▶ **Assignment 1**:
From the forum thread about the smoke bush, extract the part that opens with the words containing "This gives all" and closes with "all. Just stubs.".
▶ **Assignment 2**:
In the forum thread about the smoke bush, what order of steps does brandon7 say he would follow instead of transplanting and coppicing at the same time?
▶ **Assignment 3**:
Do these statements agree with the forum thread about the smoke bush? Answer yes or no for each, quoting the deciding words.
(a) Annie cut the trunk of the plant in half.
(b) Pollarding is traditionally used on willows.
(c) Annie has pictures of the plant.
#### Selected text ####

    A year later, in the winter, I cut all the branches (not the trunk) in half, per recommendations I read online.

    This resulted in a mess. I want to a) move the plant and b) alter it's form from being a standard (single trunk) to a shrub (multi-trunked/bushy effect)

    Coppicing is commonly done to cotinus and other species - you cut the plant down to the ground annually and it responds with strong bushy growth in spring.

    I want to know if anyone has coppiced a *standard* cotinus, and if I can *move* the plant at the same time or not.

    Does that make sense now? I was not "complaining that it is responding exponentially with erratic growth" - I was asking if my desired fixes will work or not.

    I do not have any pictures.

    thanks
    Annie

  • brandon7 TN_zone7
    12 years ago

    "I cut all the branches (not the trunk) in half, per recommendations I read online."

    Well, whoever gave you that advice should be hit in the head (or some other appropriate place) repeatedly.

    "I want to know if anyone has coppiced a *standard* cotinus, and if I can *move* the plant at the same time or not. "

    If the tree is healthy, you could transplant and coppice at the same time, but I wouldn't. I would transplant it now, give it a year to get established, and then coppice it. Removing all of the top growth will significantly slow establishment and could make the plant more susceptible to various pest/disease problems.

  • flora_uk
    12 years ago

    What you did was pollarding. It's traditionally used on willows to intentionally produce a lot of long thin branches for practical purposes such as basketry.

    Is it possible that your standard Cotinus was one variety grafted onto another at 3'? If so coppicing would produce growth from the stock, not from the grafted variety.

  • User
    12 years ago

    Xanthora,
    Transplant it as soon as the leaves fall off NOW.
    This gives all the fall and winter for it to root in.
    You are in zone 9. Border line for this plant.
    Then, in February, before the leaves come out,
    CUT THE STEMS above the main trunk ALL THE WAY DOWN.
    THat is coppicing.
    You will have a trunk and then it will come up and there will be NO branches at all. Just stubs.
    In my opinion, I would not standard a smoke bush.
    I have seen them at nursery's, and I am sure they use
    a smaller variety to do this, but still, I wouldn't have done it.
    Do this every spring before the leaves form and it should look gorgeous. It will put all of it's energy into growing stems and leaves instead of blooming.
    My smoke bushes would bloom anyway, and have the nice color display.
    Don't ever cut a smoke bush by half. It will look terrible.
    Coppicing is cutting a shrub all the way TO THE FRAME.
#### Study material ####
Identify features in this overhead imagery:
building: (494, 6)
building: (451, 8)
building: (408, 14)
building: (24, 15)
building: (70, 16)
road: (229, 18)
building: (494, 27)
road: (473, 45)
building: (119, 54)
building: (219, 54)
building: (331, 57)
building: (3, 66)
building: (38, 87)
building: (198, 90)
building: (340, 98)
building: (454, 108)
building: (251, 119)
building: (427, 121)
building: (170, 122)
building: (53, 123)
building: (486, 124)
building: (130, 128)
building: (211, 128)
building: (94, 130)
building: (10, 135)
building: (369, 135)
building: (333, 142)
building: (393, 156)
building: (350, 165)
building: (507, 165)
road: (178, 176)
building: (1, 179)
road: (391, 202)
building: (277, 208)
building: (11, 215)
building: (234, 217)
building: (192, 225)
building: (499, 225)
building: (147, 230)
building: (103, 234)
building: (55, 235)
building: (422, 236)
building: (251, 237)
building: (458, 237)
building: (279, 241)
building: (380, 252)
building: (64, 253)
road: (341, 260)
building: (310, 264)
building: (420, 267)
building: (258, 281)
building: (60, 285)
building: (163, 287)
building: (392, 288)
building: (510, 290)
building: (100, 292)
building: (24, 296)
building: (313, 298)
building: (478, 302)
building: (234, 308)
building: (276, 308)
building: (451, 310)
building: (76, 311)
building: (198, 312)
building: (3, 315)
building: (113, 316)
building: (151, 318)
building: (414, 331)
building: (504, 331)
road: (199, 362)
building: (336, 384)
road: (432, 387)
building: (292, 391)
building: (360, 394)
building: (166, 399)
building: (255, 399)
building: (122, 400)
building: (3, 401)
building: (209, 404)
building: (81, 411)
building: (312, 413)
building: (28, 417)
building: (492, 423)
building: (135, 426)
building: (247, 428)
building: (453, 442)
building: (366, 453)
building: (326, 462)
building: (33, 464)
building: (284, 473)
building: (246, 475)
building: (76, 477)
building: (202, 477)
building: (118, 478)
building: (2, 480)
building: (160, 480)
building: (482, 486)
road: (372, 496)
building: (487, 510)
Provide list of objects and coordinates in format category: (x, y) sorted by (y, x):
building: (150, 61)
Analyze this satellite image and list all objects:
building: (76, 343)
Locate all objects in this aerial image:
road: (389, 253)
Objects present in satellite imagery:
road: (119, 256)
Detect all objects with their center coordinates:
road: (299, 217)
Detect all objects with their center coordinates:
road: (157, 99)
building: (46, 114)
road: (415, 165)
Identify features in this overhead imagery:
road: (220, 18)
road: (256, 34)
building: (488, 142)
####
▶ **Problem solution 1**:
This gives all the fall and winter for it to root in.
    You are in zone 9. Border line for this plant.
    Then, in February, before the leaves come out,
    CUT THE STEMS above the main trunk ALL THE WAY DOWN.
    THat is coppicing.
    You will have a trunk and then it will come up and there will be NO branches at all. Just stubs.

▶ **Problem solution 2**:
He would transplant it now, give it a year to get established, and then coppice it.

▶ **Problem solution 3**:
(a) No: "I cut all the branches (not the trunk) in half"
(b) Yes: "It's traditionally used on willows"
(c) No: "I do not have any pictures."